In its essence, Cruel Beautiful World is a novel about family and love. But the horrible underside of humanity is afoot as well. Yes, it takes place during the same time as the Manson murders, but that isn’t the true specter that hangs over the characters’ psyches. The true roots of the novel’s conflict lie in the question: How well can we really know the ones we love?

The climax and denouement of Cruel Beautiful World answer this question two ways. Without giving you any spoilers, I’ll say that one represents the beautiful and one represents the cruel.

Plot-wise, Cruel Beautiful World kept me guessing, but it also made me think.
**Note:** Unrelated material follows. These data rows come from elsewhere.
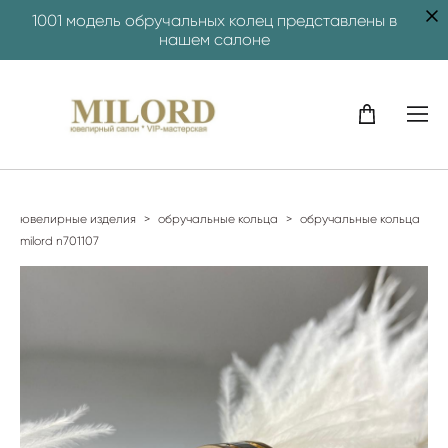
1001 модель обручальных колец представлены в
нашем салоне
ювелирные изделия
>
обручальные кольца
>
обручальные кольца
milord n701107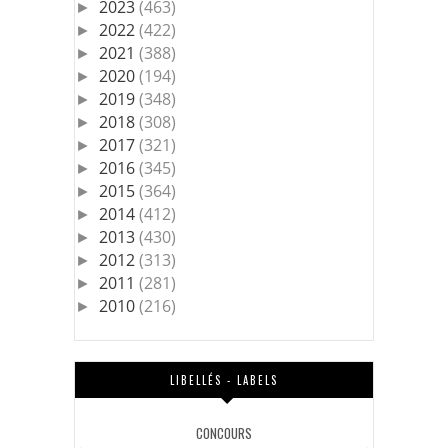
2023
(463)
►
2022
(422)
►
2021
(388)
►
2020
(194)
►
2019
(348)
►
2018
(308)
►
2017
(321)
►
2016
(345)
►
2015
(364)
►
2014
(412)
►
2013
(430)
►
2012
(313)
►
2011
(281)
►
2010
(216)
►
LIBELLÉS - LABELS
CONCOURS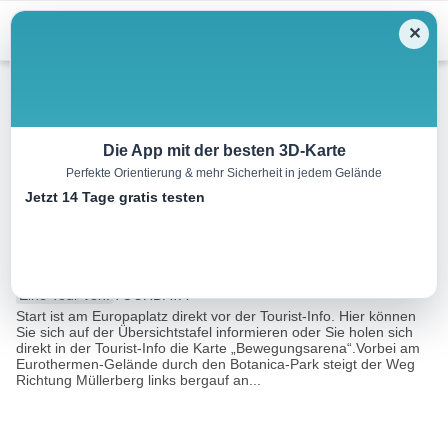
Menu
✕
Wandern
Die App mit der besten 3D-Karte
Perfekte Orientierung & mehr Sicherheit in jedem Gelände
Müllerberg – Bewegungs-
Jetzt 14 Tage gratis testen
Arena
8.9 km
01:00 h
164 m
160 m
Eine Tour von:
TOURDATA
Start ist am Europaplatz direkt vor der Tourist-Info. Hier können
Sie sich auf der Übersichtstafel informieren oder Sie holen sich
direkt in der Tourist-Info die Karte „Bewegungsarena“.Vorbei am
Eurothermen-Gelände durch den Botanica-Park steigt der Weg
Richtung Müllerberg links bergauf an...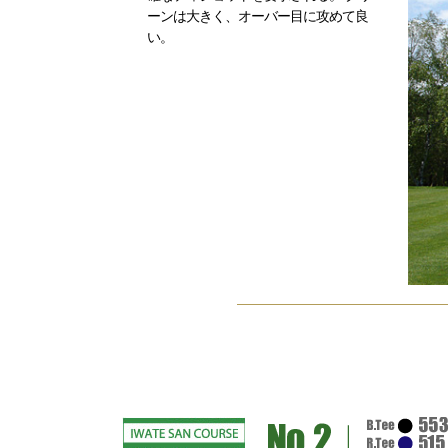
ーンは大きく、オーバー目に攻めて良
い。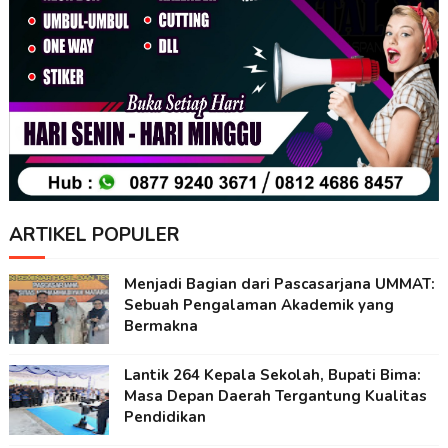
ARTIKEL POPULER
Menjadi Bagian dari Pascasarjana UMMAT:
Sebuah Pengalaman Akademik yang
Bermakna
Lantik 264 Kepala Sekolah, Bupati Bima:
Masa Depan Daerah Tergantung Kualitas
Pendidikan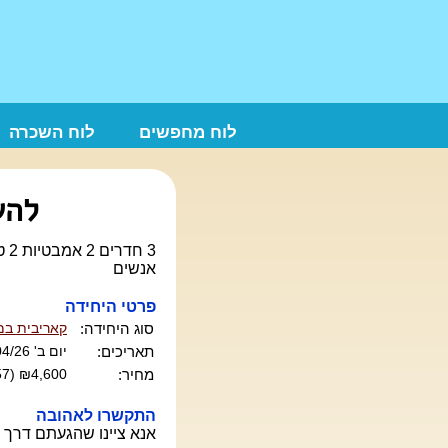
לוח מחפשים
לוח השכרה
להש
אנשים
פרטי היחידה
סוג היחידה:
קאריבית במ
תאריכים:
יום ב' 13/04/26 עד יום ב' 20/04/26 (7 לילות) -
מחיר:
₪4,600 (₪657 ללילה)
התקשרו לאהובה
אנא ציינו שהגעתם דרך 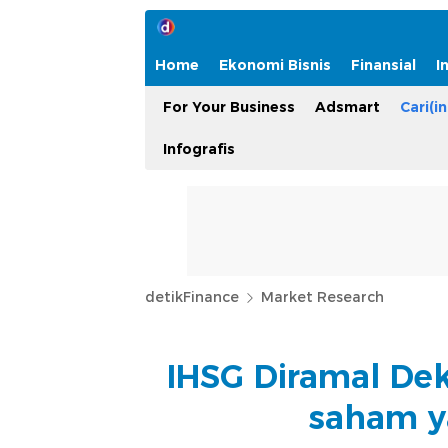
Home
Ekonomi Bisnis
Finansial
I
For Your Business
Adsmart
Cari(in
Infografis
detikFinance
Market Research
IHSG Diramal Dek
saham y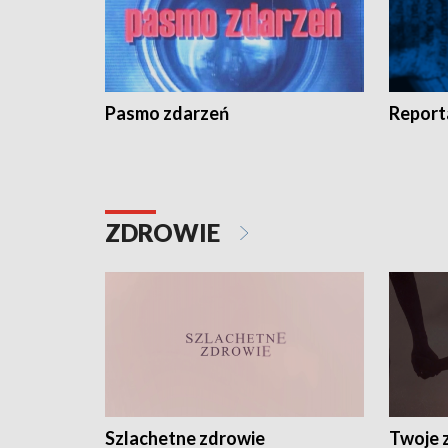
Pasmo zdarzeń
Report
ZDROWIE
Szlachetne zdrowie
Twoje 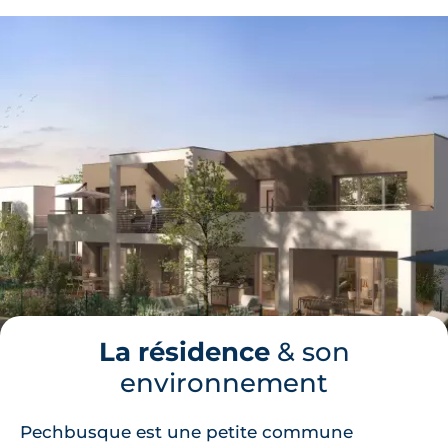
La résidence
& son
environnement
Pechbusque est une petite commune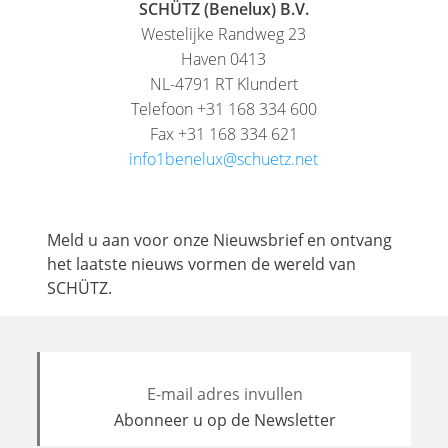
SCHÜTZ (Benelux) B.V.
Westelijke Randweg 23
Haven 0413
NL-4791 RT Klundert
Telefoon +31 168 334 600
Fax +31 168 334 621
info1benelux@schuetz.net
Meld u aan voor onze Nieuwsbrief en ontvang
het laatste nieuws vormen de wereld van
SCHÜTZ.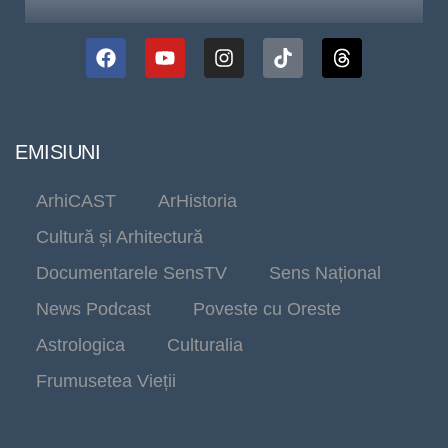
EMISIUNI
ArhiCAST
ArHistoria
Cultură și Arhitectură
Documentarele SensTV
Sens Național
News Podcast
Poveste cu Oreste
Astrologica
Culturalia
Frumusetea Vieții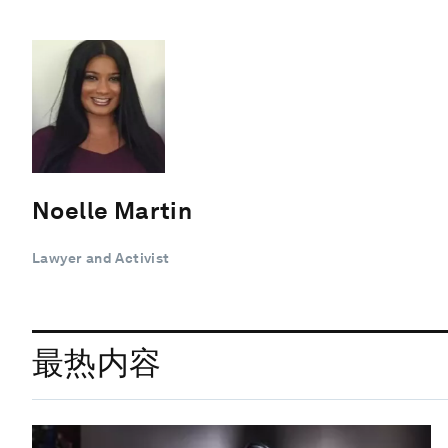
Noelle Martin
Lawyer and Activist
最热内容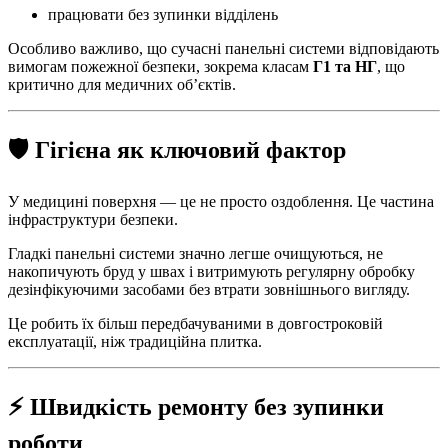
працювати без зупинки відділень
Особливо важливо, що сучасні панельні системи відповідають
вимогам пожежної безпеки, зокрема класам
Г1 та НГ
, що
критично для медичних об’єктів.
🛡️ Гігієна як ключовий фактор
У медицині поверхня — це не просто оздоблення. Це частина
інфраструктури безпеки.
Гладкі панельні системи значно легше очищуються, не
накопичують бруд у швах і витримують регулярну обробку
дезінфікуючими засобами без втрати зовнішнього вигляду.
Це робить їх більш передбачуваними в довгостроковій
експлуатації, ніж традиційна плитка.
⚡ Швидкість ремонту без зупинки
роботи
The prose is full of detail and texture. Leavitt uses concrete imagery to convey a strong sense of time period and setting.

Check out this section of character description to see how Leavitt deftly weaves history into the narrative:

“Not only did he support the antiwar movement, but he’d marched in Boston a few months ago and even got to talk to Abbie Hoffman, who was there giving a speech. William wore a Not-So-Silent Spring button on his jacket lapel, a dot of yellow imprinted with an upraised red fist that held a sprig of greenery. ‘Hey, hey, LBJ. How many kids did you kill today?’ he chanted, and then he told them the answer, writing on the board the Vietnam death toll for 1968—16,899—a number so staggeringly high that the kids shifted uneasily in their seats, because they knew there was a draft. The boys could be called up one day. Their lives could end, just like that. ‘Not if you resist the draft,’ William assured them. He draw a map of Canada on the blackboard and tapped the chalk on it. ‘Or go here,’” (Leavitt).

Holy characterization, Batman!

Over all, Cruel Beautiful World is not a book of easy answers. There is no good without the bad (and sometimes vice versa?). I recommend this book to readers who enjoy family novels with a tinge of darkness. Cruel Beautiful World is full of emotion. I think I cried at least twice, and my heart is as black as my coffee.

Disclaimer: I received a digital ARC copy from Netgalley in exchange for an honest review.